Critical Interventions Framework II

Year: 2015

Author: Bennett, Anna, Naylor, Ryan, Gore, Jenny

Type of paper: Abstract refereed

This paper outlines the epistemological framework and inclusive evaluation ‘toolkit’ developed as part of the Critical Interventions Framework Part 2 (CIF Part 2). It explores the ‘real dichotomy’ (Hayton and Bengry-Howell, 2015), which operates in the conceptualisation of the ‘effectiveness’ of equity initiatives. This dichotomy is based on a tension between quantitative audit and qualitative practice approaches. Key to this is a difference in what is counted as learning, and what learning means across different groups and contexts.
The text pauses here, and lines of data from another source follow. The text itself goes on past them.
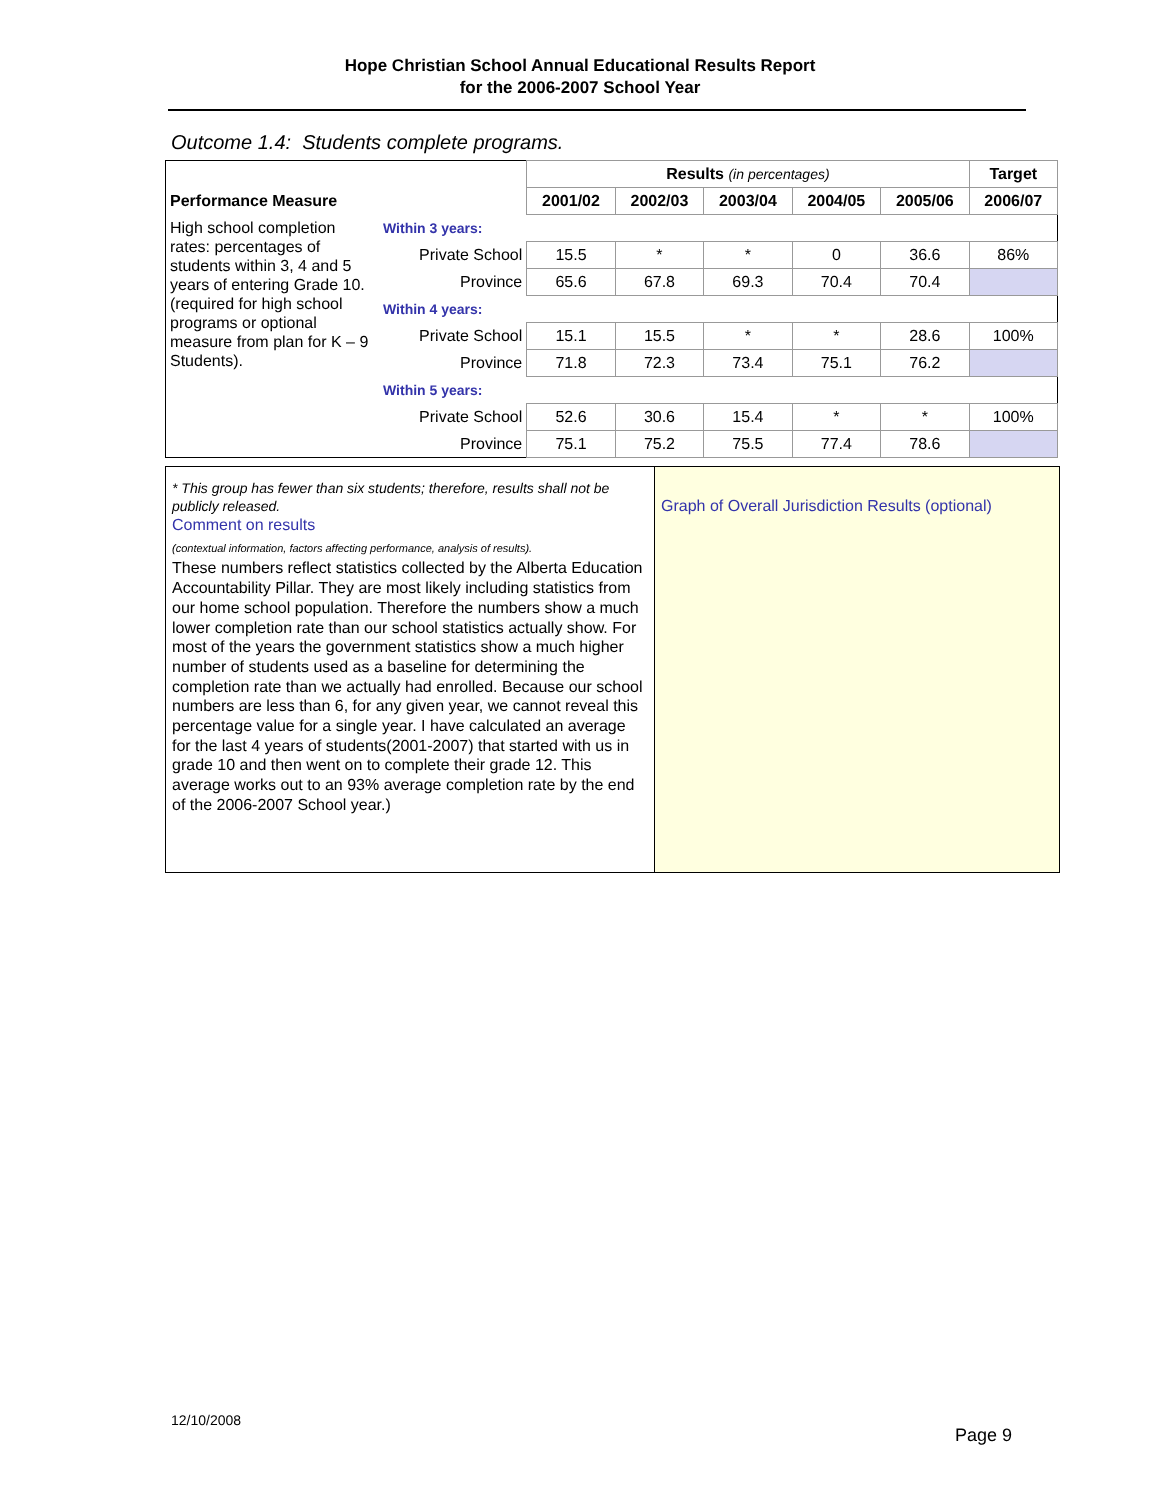Hope Christian School Annual Educational Results Report
for the 2006-2007 School Year
Outcome 1.4: Students complete programs.
| | | Results (in percentages) | | | | | Target |
| Performance Measure | | 2001/02 | 2002/03 | 2003/04 | 2004/05 | 2005/06 | 2006/07 |
| High school completion rates: percentages of students within 3, 4 and 5 years of entering Grade 10. (required for high school programs or optional measure from plan for K – 9 Students). | Within 3 years: | | | | | | |
| | Private School | 15.5 | * | * | 0 | 36.6 | 86% |
| | Province | 65.6 | 67.8 | 69.3 | 70.4 | 70.4 | |
| | Within 4 years: | | | | | | |
| | Private School | 15.1 | 15.5 | * | * | 28.6 | 100% |
| | Province | 71.8 | 72.3 | 73.4 | 75.1 | 76.2 | |
| | Within 5 years: | | | | | | |
| | Private School | 52.6 | 30.6 | 15.4 | * | * | 100% |
| | Province | 75.1 | 75.2 | 75.5 | 77.4 | 78.6 | |
* This group has fewer than six students; therefore, results shall not be publicly released.
Comment on results
(contextual information, factors affecting performance, analysis of results).
These numbers reflect statistics collected by the Alberta Education Accountability Pillar. They are most likely including statistics from our home school population. Therefore the numbers show a much lower completion rate than our school statistics actually show. For most of the years the government statistics show a much higher number of students used as a baseline for determining the completion rate than we actually had enrolled. Because our school numbers are less than 6, for any given year, we cannot reveal this percentage value for a single year. I have calculated an average for the last 4 years of students(2001-2007) that started with us in grade 10 and then went on to complete their grade 12. This average works out to an 93% average completion rate by the end of the 2006-2007 School year.)
Graph of Overall Jurisdiction Results (optional)
12/10/2008
Page 9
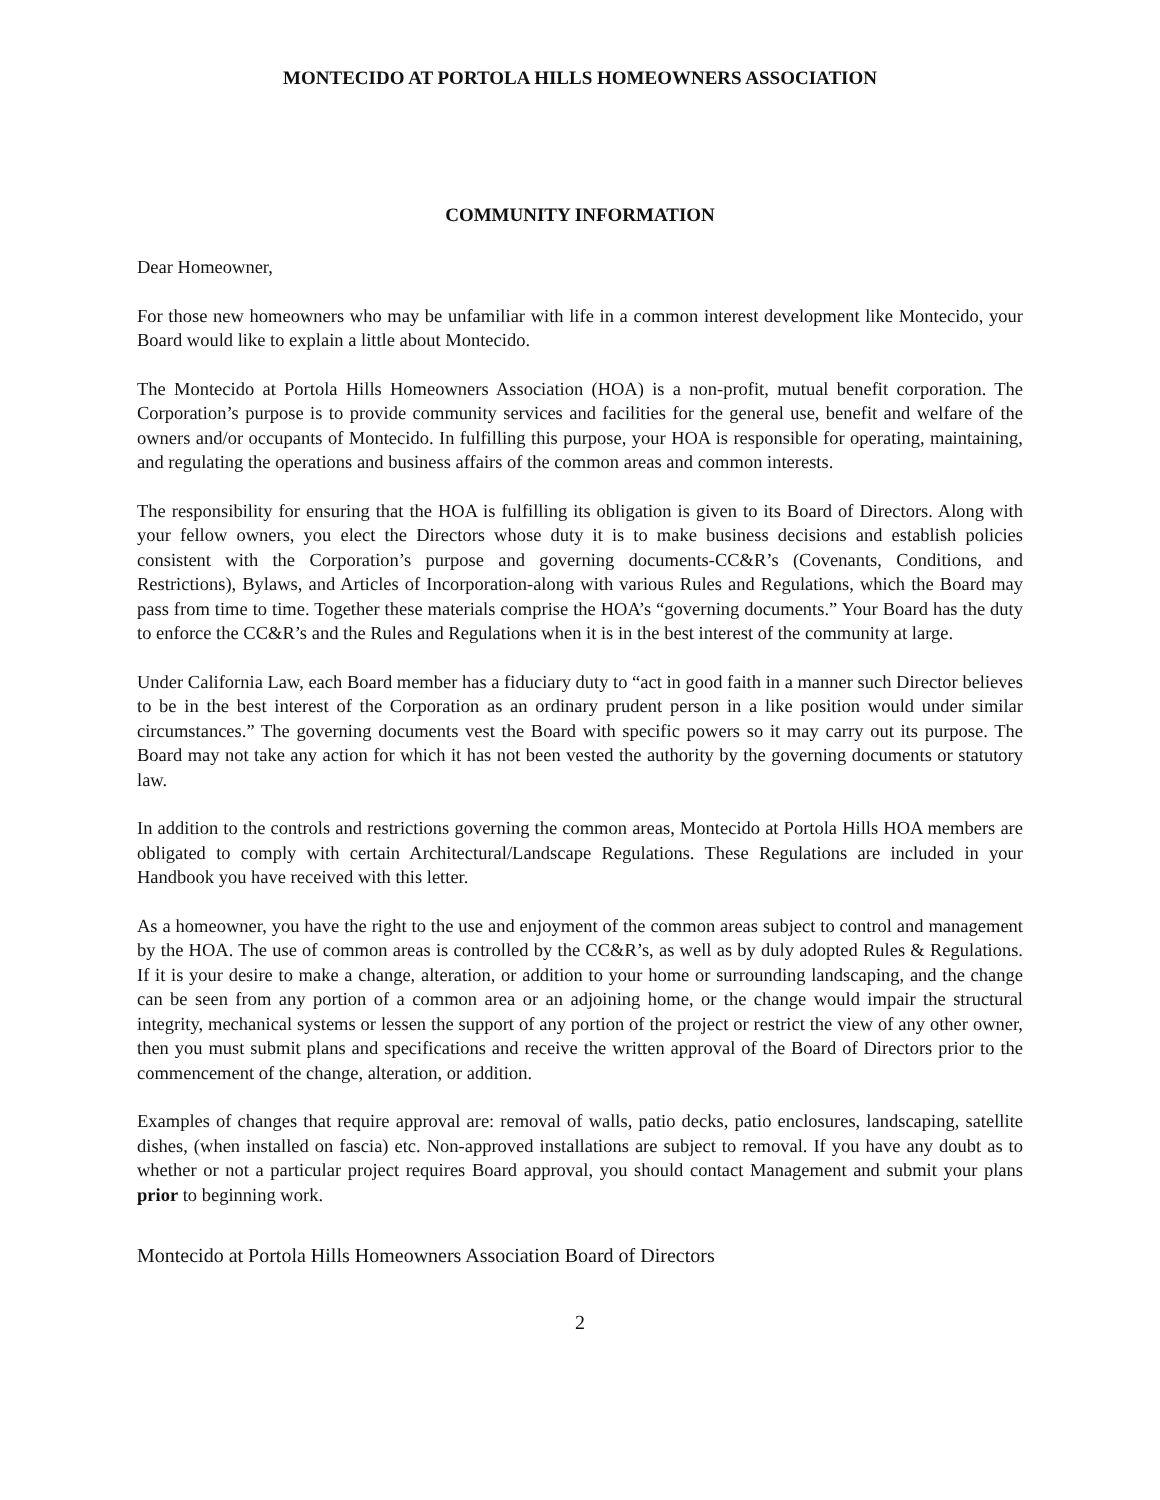MONTECIDO AT PORTOLA HILLS HOMEOWNERS ASSOCIATION
COMMUNITY INFORMATION
Dear Homeowner,
For those new homeowners who may be unfamiliar with life in a common interest development like Montecido, your Board would like to explain a little about Montecido.
The Montecido at Portola Hills Homeowners Association (HOA) is a non-profit, mutual benefit corporation. The Corporation’s purpose is to provide community services and facilities for the general use, benefit and welfare of the owners and/or occupants of Montecido. In fulfilling this purpose, your HOA is responsible for operating, maintaining, and regulating the operations and business affairs of the common areas and common interests.
The responsibility for ensuring that the HOA is fulfilling its obligation is given to its Board of Directors. Along with your fellow owners, you elect the Directors whose duty it is to make business decisions and establish policies consistent with the Corporation’s purpose and governing documents-CC&R’s (Covenants, Conditions, and Restrictions), Bylaws, and Articles of Incorporation-along with various Rules and Regulations, which the Board may pass from time to time. Together these materials comprise the HOA’s “governing documents.” Your Board has the duty to enforce the CC&R’s and the Rules and Regulations when it is in the best interest of the community at large.
Under California Law, each Board member has a fiduciary duty to “act in good faith in a manner such Director believes to be in the best interest of the Corporation as an ordinary prudent person in a like position would under similar circumstances.” The governing documents vest the Board with specific powers so it may carry out its purpose. The Board may not take any action for which it has not been vested the authority by the governing documents or statutory law.
In addition to the controls and restrictions governing the common areas, Montecido at Portola Hills HOA members are obligated to comply with certain Architectural/Landscape Regulations. These Regulations are included in your Handbook you have received with this letter.
As a homeowner, you have the right to the use and enjoyment of the common areas subject to control and management by the HOA. The use of common areas is controlled by the CC&R’s, as well as by duly adopted Rules & Regulations. If it is your desire to make a change, alteration, or addition to your home or surrounding landscaping, and the change can be seen from any portion of a common area or an adjoining home, or the change would impair the structural integrity, mechanical systems or lessen the support of any portion of the project or restrict the view of any other owner, then you must submit plans and specifications and receive the written approval of the Board of Directors prior to the commencement of the change, alteration, or addition.
Examples of changes that require approval are: removal of walls, patio decks, patio enclosures, landscaping, satellite dishes, (when installed on fascia) etc. Non-approved installations are subject to removal. If you have any doubt as to whether or not a particular project requires Board approval, you should contact Management and submit your plans prior to beginning work.
Montecido at Portola Hills Homeowners Association Board of Directors
2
The tools developed for the CIF Part 2 disrupts this (op)positionality, so that both quantitative and qualitative forms of measurement may be captured and, in turn, counted.

Mainstream adaptations of ‘cultural capital’ represent the concept as a form of capital that equity students and groups lack and equity initiatives must construct. This common assumption is based on the premise that acquisition is one-way and is rapid. It also presumes that culture is hermetic, static and fixed. This is a reductionist view, which Bourdieu did not limit the concept to; instead, he qualified that cultural capital is contextual, and inclusion is not about striving to simply impose hegemonic cultural forms onto non-dominant cultures (Bourdieu, 1986, p. 245). Equity initiatives are sites of inter-relating, where both ‘struggle’ and consensus occurs―not simple reproduction―and this is an important but overlooked aspect at ‘the heart of Bourdieu’s work’ (Burke, 2012). In order to enable equitable learning cultures, in addition to the participants in learning and teaching, program structures and evaluation methods must adjust to engage and maintain relevance. Theorising equitable learning cultures in this way enables development of a mutually engaged and inclusive evaluation method, which draws on approaches from ‘both sides’ (both audit and equity cultures), and which contains a multiplicity of valid forms of measurement and evidence. To illustrate this, an outline will be provided of the ‘Initiatives Assessment Tool’ (IAT), which was developed to guide the CIF Part 2 research instruments.